Il y a huit modèles A1181 : quel est ton modèle de Mac (menu pomme / A propos de ce Mac) ?
Si tu as bien un early 2009, ta machine supporte 6 Go de Ram (200-pin PC2-5300 (667MHz) DDR2 SO-DIMM).

Poste des copies d'écran du Moniteur d'activité / onglet Processeur (Toutes les opérations - classement des process par % décroissant) et onglet Mémoire quand ta machine rame.


----------



## Floriant (25 Juillet 2020)

mokuchley a dit:


> bonjour,
> 
> Avez vous testé d'autre naviguateur ; brave, firefox, opera...il me semble avoir entendu que firefox pouvait travailler avec des anciens OS


Je vais test Firefox pour voir ce que cela donne


----------



## Floriant (25 Juillet 2020)

C’est celui là mon MacBook, je devais passer à 6go mais actuellement les prix des barrettes de 4 sont cher


----------



## Sly54 (25 Juillet 2020)

Sly54 a dit:


> Si tu as bien un early 2009





Floriant a dit:


> C’est celui là mon MacBook, je devais passer à 6go mais actuellement les prix des barrettes de 4 sont cher


OK, donc bien un early 2009.

Et quel est le problème avec Safari ? As tu des extensions dans Safari ? Si oui, désactive les, pour voir.


----------



## Floriant (25 Juillet 2020)

Safari bouffe toute ma ram j’ai 0 extension. Je démarre avec 1,6 go de mémoire caché. Le cpu monte à 81 degrés avec safari du coup les ventilo sont souvent dans les 6000 tours la batterie se vide rapidement du coup


----------



## MrTom (25 Juillet 2020)

Hello
Quel est le comportement avec Firefox du coup ?

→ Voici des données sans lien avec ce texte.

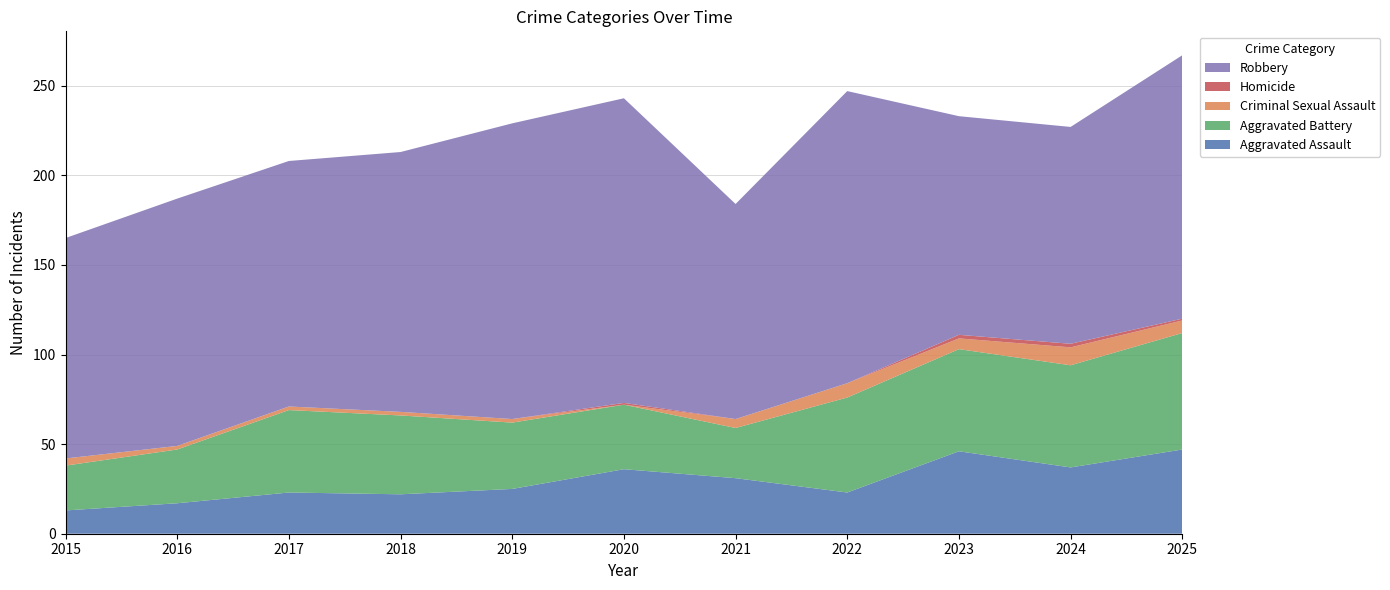

Reading left to right, what are all the values shown in this chart?

Aggravated Assault: 2015=13	2016=17	2017=23	2018=22	2019=25	2020=36	2021=31	2022=23	2023=46	2024=37	2025=47
Aggravated Battery: 2015=25	2016=30	2017=46	2018=44	2019=37	2020=36	2021=28	2022=53	2023=57	2024=57	2025=65
Criminal Sexual Assault: 2015=4	2016=2	2017=2	2018=2	2019=2	2020=0	2021=5	2022=8	2023=6	2024=10	2025=7
Homicide: 2015=0	2016=0	2017=0	2018=0	2019=0	2020=1	2021=0	2022=0	2023=2	2024=2	2025=1
Robbery: 2015=123	2016=138	2017=137	2018=145	2019=165	2020=170	2021=120	2022=163	2023=122	2024=121	2025=147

Peux-tu nous fournir ça comme demandé :


Sly54 a dit:


> Poste des copies d'écran du Moniteur d'activité / onglet Processeur (Toutes les opérations - classement des process par % décroissant) et onglet Mémoire quand ta machine rame.


----------



## Sly54 (25 Juillet 2020)

Floriant a dit:


> Le cpu monte à 81 degrés avec safari du coup les ventilo sont souvent dans les 6000 tours


Vu que tu as une vieille machine, n'hésite pas à l'ouvrir et y enlever la poussière !


----------